Saturday, December 02, 2006

UNITED STATES MISSILE DEFENCE SYSTEM "ON ICE"

SAY HELLO TO THE BUSH CO. 'ORBITAL BATTLE STATION'


The fight between the world powers to control outer space, or near-Earth space, will likely become the most decisive battle of the first half of the 21st century if the plans for a United States controlled 'orbital battle station' moves beyond the conceptual stage and becomes a reality.

In the early 1980s, US president Ronald Reagan unrolled the Strategic Defence Initiative, also known as 'Star Wars', which was supposed to use ground-based missiles, or lasers, to intercept incoming ballistic missiles. 'Star Wars' faded under repeated failures of the defence system, despite chewing up, literally, tens of billions of dollars in research and conceptual funding.

Now this concept is more commonly known as the Missile Defence System, and some in Bush Co. believe the defence system belongs in orbit around the earth, instead of on Terra. Thus is born the 'Orbital Battle Station'.

Earth based lasers to blind communications and military satellites, 'death rays' strapped to the underbellies of C-130s to fry tanks and town centres from 20,000 feet, raw sunlight reflected and concentrated in out space and beamed in heat rays directly into battle zones and now the Orbital Battle Station...all used to be the domain of science fiction, yet all are increasingly being dicussed and research-financed by the world's major defence contractors urgently searching for the ultimate weapons of future wars.

The concept of a harmonious world, where fair trade and dignified relations exist between all nations of the Earth is obviously beyond the grasp of any current group-think still obsessed with high-kill factor defence/offence weapons.

From Pajamas Media :
...the Bush administration is going to ask Congress for funding to begin development of an “orbital battle station” that will be able to attack enemy missiles in their vulnerable boost phase.

Each Battle Station would be a fairly large satellite that carried a number, perhaps 40 to 50 infrared guided “kill vehicles.”

On orders from the ground, the battle station would launch these kill vehicles, roughly about the size of a loaf of bread, at incoming missiles.

Professor Everett Dolman of the School of Advanced Air and Space Studies at Maxwell Air Force Base in Alabama and the author 'Astropolitik - Classical Geopolitics in The Space Age' says that space based systems are “the only viable option for global defense against the most likely threats, such as an attack by Iran against Israel or by Pakistan against India.”

“The technology,” Dolman said, “for a basic orbital interceptor that could hit an ICBM in mid flight has been available to the U.S. for at least two decades. Indeed should the U.S. dedicate itself to a fast track development and deployment of several dozen networked anti-missile satellites, it could have a baseline capability in place within two years.”

The key issue ignored in all these discussions and debates is a simple one : Who exactly is going to launch a nuclear missile against the United States for no apparent reason?

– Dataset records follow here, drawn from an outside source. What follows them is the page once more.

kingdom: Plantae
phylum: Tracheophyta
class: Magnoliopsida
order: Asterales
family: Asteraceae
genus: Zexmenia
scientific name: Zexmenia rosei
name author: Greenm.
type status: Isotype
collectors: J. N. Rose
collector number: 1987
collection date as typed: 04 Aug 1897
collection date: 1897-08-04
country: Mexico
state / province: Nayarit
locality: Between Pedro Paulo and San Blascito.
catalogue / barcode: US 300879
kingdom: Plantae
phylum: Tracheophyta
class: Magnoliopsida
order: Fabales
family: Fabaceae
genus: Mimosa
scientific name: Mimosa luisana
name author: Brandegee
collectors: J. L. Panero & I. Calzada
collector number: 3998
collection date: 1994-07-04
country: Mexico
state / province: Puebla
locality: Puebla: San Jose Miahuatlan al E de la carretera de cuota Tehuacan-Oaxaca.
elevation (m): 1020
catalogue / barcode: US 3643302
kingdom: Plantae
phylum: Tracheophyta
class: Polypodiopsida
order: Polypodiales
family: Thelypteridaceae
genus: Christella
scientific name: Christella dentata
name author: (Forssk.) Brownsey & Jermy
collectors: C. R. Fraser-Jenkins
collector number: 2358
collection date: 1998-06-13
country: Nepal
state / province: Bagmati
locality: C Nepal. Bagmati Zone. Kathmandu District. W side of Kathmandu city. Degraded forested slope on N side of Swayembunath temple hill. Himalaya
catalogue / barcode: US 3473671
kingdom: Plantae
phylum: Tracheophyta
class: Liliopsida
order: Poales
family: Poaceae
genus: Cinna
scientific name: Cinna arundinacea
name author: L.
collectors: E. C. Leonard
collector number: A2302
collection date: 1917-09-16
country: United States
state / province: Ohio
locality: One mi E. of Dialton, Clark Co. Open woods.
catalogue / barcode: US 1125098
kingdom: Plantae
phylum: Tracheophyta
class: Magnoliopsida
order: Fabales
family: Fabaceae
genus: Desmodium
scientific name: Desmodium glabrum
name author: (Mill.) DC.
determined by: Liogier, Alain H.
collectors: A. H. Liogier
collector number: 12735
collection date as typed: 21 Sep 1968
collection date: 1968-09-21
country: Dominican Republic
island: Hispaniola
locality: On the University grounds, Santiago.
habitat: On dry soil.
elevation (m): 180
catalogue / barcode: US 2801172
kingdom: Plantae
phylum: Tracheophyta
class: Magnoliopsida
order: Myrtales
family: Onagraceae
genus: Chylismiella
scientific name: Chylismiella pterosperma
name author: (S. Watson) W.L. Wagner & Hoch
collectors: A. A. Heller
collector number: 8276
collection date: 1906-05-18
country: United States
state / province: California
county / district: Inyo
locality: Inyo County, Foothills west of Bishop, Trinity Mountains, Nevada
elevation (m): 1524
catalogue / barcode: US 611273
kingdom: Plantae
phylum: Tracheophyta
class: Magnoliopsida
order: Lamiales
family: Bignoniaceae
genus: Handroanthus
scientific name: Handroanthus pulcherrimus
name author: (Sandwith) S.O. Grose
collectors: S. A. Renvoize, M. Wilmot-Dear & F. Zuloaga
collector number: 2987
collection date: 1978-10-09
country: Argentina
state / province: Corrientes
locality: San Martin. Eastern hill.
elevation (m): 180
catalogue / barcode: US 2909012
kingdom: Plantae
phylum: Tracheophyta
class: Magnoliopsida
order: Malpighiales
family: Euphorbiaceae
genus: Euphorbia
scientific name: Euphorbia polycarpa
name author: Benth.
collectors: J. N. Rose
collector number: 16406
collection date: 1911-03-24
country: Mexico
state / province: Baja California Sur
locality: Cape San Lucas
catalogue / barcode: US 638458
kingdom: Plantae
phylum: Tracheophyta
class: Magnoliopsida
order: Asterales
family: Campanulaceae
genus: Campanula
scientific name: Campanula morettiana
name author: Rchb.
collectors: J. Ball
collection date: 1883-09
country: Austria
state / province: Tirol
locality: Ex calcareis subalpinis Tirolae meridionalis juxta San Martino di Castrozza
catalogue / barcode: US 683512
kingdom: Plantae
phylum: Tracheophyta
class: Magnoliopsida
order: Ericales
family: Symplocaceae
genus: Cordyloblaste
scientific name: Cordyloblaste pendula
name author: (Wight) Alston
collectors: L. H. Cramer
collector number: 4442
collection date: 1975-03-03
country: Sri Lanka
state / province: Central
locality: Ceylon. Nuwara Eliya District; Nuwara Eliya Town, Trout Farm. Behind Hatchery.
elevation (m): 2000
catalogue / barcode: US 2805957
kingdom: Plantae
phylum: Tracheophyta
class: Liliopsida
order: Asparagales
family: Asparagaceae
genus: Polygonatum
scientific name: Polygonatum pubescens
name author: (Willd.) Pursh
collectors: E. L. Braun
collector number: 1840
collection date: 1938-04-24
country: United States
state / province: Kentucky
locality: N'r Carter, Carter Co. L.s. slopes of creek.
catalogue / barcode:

Knowing full well of the apocalyptic destruction they would bring upon themselves, their citizens and their neighbours and allies?

Osama Bin Laden?

Iran?

North Korea?

France?

This is another exercise aimed squarely at stealing hundreds of bilions of dollars from Americans, and their allies, for a weapons system that will never be needed as long as the United States handles its relations with all the countries of the world with respect, and dignity.

This is not the 1940s, nor is it the Cold War inflicted 1950s. Neither Russia, China, Iran or Venezeuala have acted in any way, beyond mouthing rhetoric that pleases the locals, that would even suggest they intend to destroy American cities.

Why would they want to kill American consumers of their oil, energy, food and entertainment products? They wouldn't, of course, and they don't want to.

But Americans aren't buying the hype of a mega-billion dollar missile defence system, it's a hard sell, because it doesn't yet work, and a missile defence system would have not stopped the attacks on September 11, 2001.

Missile defence is a dead concept to most Americans, so instead the Republicans controlled by the defence industries will mouthpiece Bush Co.'s 'Orbital Battle Station' not only as a priority, but a terrifying necessity.

Ironically, shoving a mothership full of mini-interceptors, or eventually mini-nuclear drones, into orbit is exactly the kind of space weaponisation that Russia and China have warned they will not tolerate.

So the overwhelming need for 'OBS' is created by the actual deployment of the weapons system that will counter the threat conjured up by the deployment of the weapons system in the first place.

It's a major achievement in the shaping of opinion and the blinding of rational thought that money is actually poured into the conceptualisation and development of such weapons systems.